Anyone can invest. At robinhood.com, you can even buy just one share of stock for no commission. I know a person who scrimps enough to be able to buy one share of stock per month.
That's not what I'm referring to at all. I mean if your friend has a company and wants to take his company public, he can only sell the stock before the IPO to 'accredited investors', thus concentrating the bulk of the profit potential to those who are already rich. It's not just pre-IPO sales but many other investments. For example, if you live in a poor neighborhood and your friend owns a successful restaurant in your neighborhood, he cannot seek investment from you. Instead, he has to seek investment from a rich person, because the government does not think you are smart enough to invest in your friend's business. this again literally takes money from the poor and hands it to the rich.

The restrictions are completely onerous. Someone I know was soliciting investments of $25k for a business he owned in the community. I had the money in cash, and I was perfectly happy to lose it all (but hopefully I'd make some money). I believed in the business and wanted in. However, since I did not make $200k / yr, and I didn't already have $1m in wealth, I was not allowed. Why? At the time I was taking monthly vacations to Hawaii, New Orleans, skiing, etc. I was eating out every day. I was basically living a life of luxury. But, because of the amount of money in my pocket book, I was barred from taking one potential leap from the working class to the wealthy class. On the other hand, an already wealthy man would be more than allowed to invest.

Of course, I could invest in the public stock market, but the fact is that the public stock market forces people to only invest in certain companies. Many people feel skeptical towards companies over which they cannot directly observe.

Obviously, I understand the stock market exists, but if you think stocks are the most lucrative investments, you have a lot to learn about the financial systems.

> if you think stocks are the most lucrative investments

I didn't say that. But they are the easiest to get into and it's a level playing field (all the info you need about companies is online). Few will deny that early investments in MSFT, AMZN, etc., were incredibly lucrative, and anyone could have invested in them.

As for the minimum investment thing, that came about because of endless lawsuits people bring over failed investments claiming they had no idea what they were doing and need a nanny (i.e. the government) to hold their hand. I don't advocate such restrictions, so don't hang me on it.

> you have a lot to learn about the financial systems

I've done tolerably well investing in stocks, and so as you can see I talk about what I know.

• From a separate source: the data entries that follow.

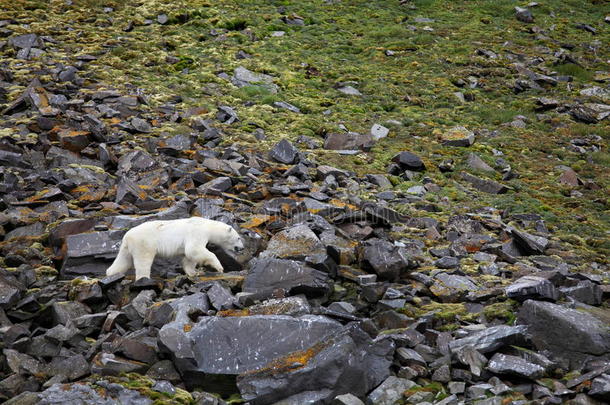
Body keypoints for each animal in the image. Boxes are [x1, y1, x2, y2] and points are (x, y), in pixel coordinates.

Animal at [105, 216, 243, 280]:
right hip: (144, 243)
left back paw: (111, 274)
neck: (208, 226)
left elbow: (189, 257)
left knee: (123, 260)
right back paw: (144, 278)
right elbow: (193, 249)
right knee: (143, 261)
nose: (241, 248)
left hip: (127, 248)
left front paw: (194, 272)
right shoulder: (197, 232)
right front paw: (219, 267)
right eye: (238, 238)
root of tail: (127, 236)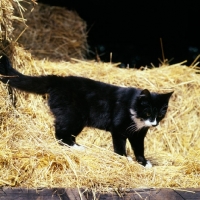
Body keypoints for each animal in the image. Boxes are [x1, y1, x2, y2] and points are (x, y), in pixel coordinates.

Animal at [0, 55, 172, 167]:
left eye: (160, 114)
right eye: (148, 112)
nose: (154, 124)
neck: (134, 108)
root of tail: (58, 80)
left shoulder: (138, 134)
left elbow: (139, 148)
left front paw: (144, 162)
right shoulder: (118, 129)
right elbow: (120, 146)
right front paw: (124, 158)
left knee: (65, 133)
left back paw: (76, 145)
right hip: (73, 116)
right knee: (60, 133)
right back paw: (77, 147)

They may be lucrative but since the same people were denied access to the more lucrative investments it should come as no surprise that the growth of their capital is less than the growth of capital of the rich.

This is not rocket science. Piketty says that when r > g, that is, when return on investment is greater than rate of economic growth, the rich get richer. It is not much of an extrapolation to conclude that if R > r, that is, when the rate of growth of capital of the rich people investments is greater than the rate of growth of capital of regular joe investments, that the rich also get richer

I am well aware of the reason the rules are in place. But in the same way the government cannot ban poor people from starting their own businesses, neither do they have the right to restrict investment by rhe poor. The governmebt simply has to put up with the lawsuits or declare by statute that certain behaviors cannot make someone civilly liable.

Im sure youve done well in stocks. I have too. However, given my time working in management consulting, i can assure you that you could be doing a lot better if you were allowed to invest like the rich do.

> They may be lucrative but since the same people were denied access to the more lucrative investments

Do you realize how much MSFT and AMZN went up since their IPO?

> neither do they have the right to restrict investment by rhe poor.

We can agree on that point, at least. Ironically, the government encourages the poor to invest in lottery tickets, which are not even investments, but straight up gambling.